Os representantes de Cudi não responderam ao pedido de comentários sobre o caso.
A MIA alega que deve US$ 2,8 milhões em garantias por suas apresentações à promotora de turnês Live Nation, que não é citada como réu na denúncia. Ele também disse que foi privado de mercadorias e vendas VIP e, mais importante, ele e seu filho receberam ameaças de morte desde o início da polêmica.
O artista, que já causou polêmica com suas declarações políticas no passado, enfrentou sérias reações do público durante a apresentação de abertura da turnê, no final de abril, devido às suas declarações referindo-se aos imigrantes como “ilegais”.
Em sua denúncia, ele alegou que seus comentários não tinham a intenção de ser depreciativos e que ele e sua equipe também eram ilegais, acrescentando que lamentava o ICE e havia dito anteriormente que a turnê “foi cancelada porque ele era um americano que votou nos republicanos”.
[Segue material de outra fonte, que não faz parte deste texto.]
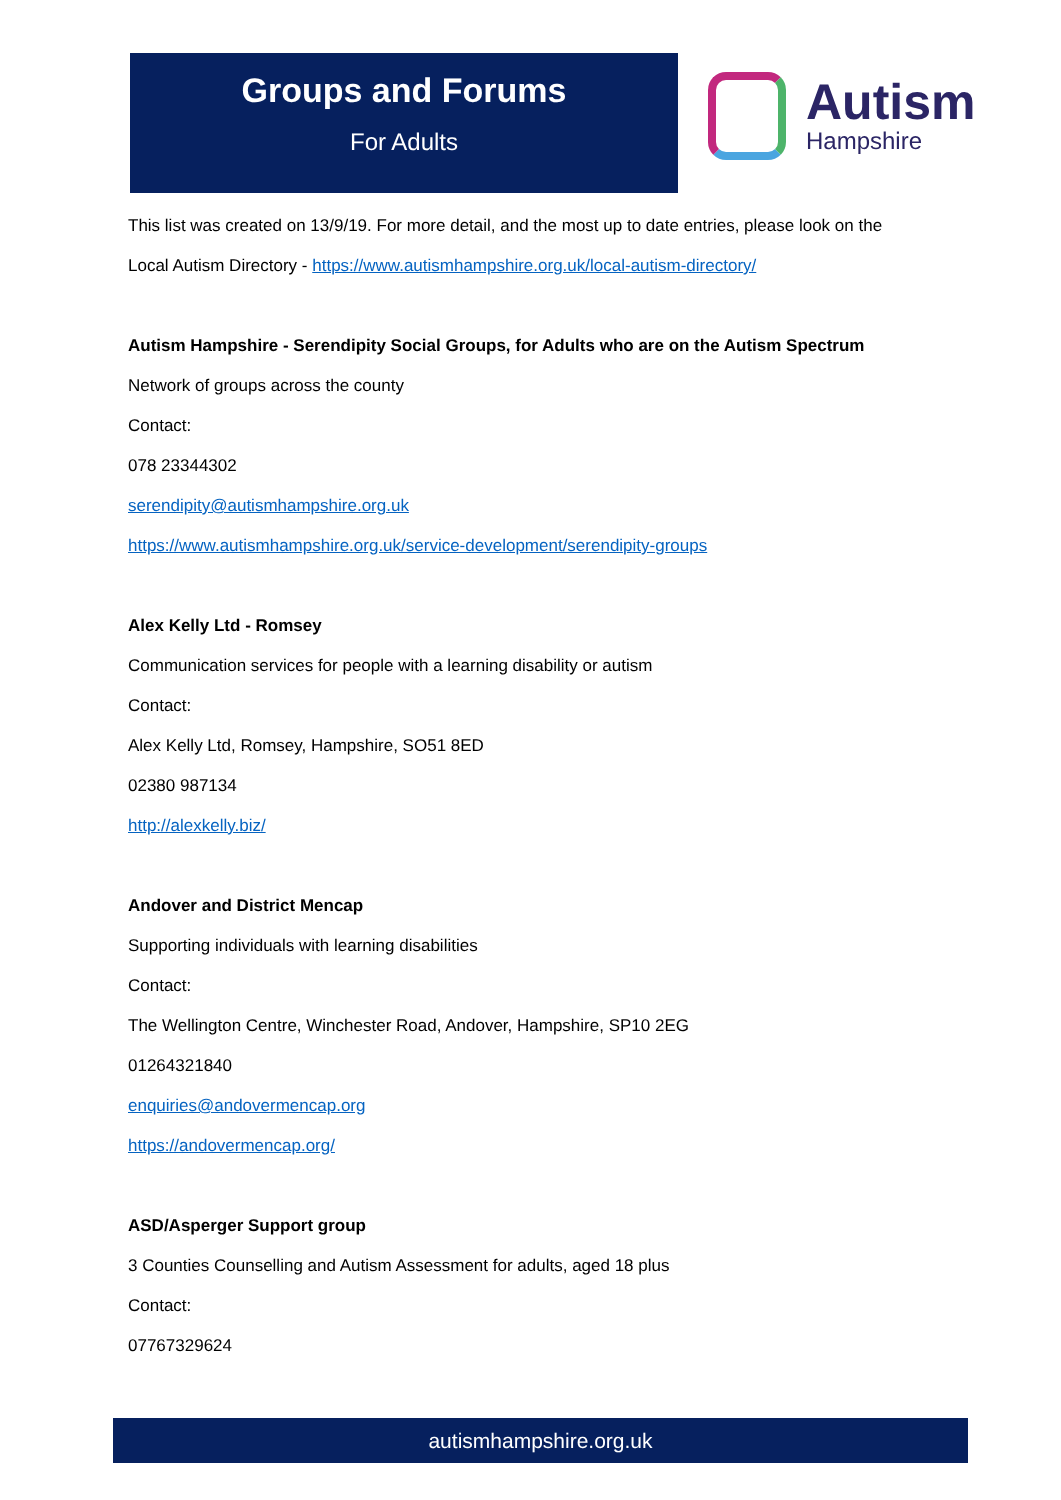Groups and Forums
For Adults
Autism
Hampshire
This list was created on 13/9/19. For more detail, and the most up to date entries, please look on the
Local Autism Directory - https://www.autismhampshire.org.uk/local-autism-directory/
Autism Hampshire - Serendipity Social Groups, for Adults who are on the Autism Spectrum
Network of groups across the county
Contact:
078 23344302
serendipity@autismhampshire.org.uk
https://www.autismhampshire.org.uk/service-development/serendipity-groups
Alex Kelly Ltd - Romsey
Communication services for people with a learning disability or autism
Contact:
Alex Kelly Ltd, Romsey, Hampshire, SO51 8ED
02380 987134
http://alexkelly.biz/
Andover and District Mencap
Supporting individuals with learning disabilities
Contact:
The Wellington Centre, Winchester Road, Andover, Hampshire, SP10 2EG
01264321840
enquiries@andovermencap.org
https://andovermencap.org/
ASD/Asperger Support group
3 Counties Counselling and Autism Assessment for adults, aged 18 plus
Contact:
07767329624
autismhampshire.org.uk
Quando Kudi anunciou que MIA estava saindo da turnê no mês passado, ele disse: “Eu disse ao meu empresário para enviar uma notificação à equipe deles antes de começarmos a turnê, avisando-os que eu não queria nada ofensivo em meus shows porque eu já sabia que horas eram”.
Em sua denúncia, MIA disse que a declaração de Cudi era “cheia de mentiras. Ele conhecia sua política. Ele conhecia sua música. Ele sabia que não ficaria calado no palco. Ele a convidou de qualquer maneira”.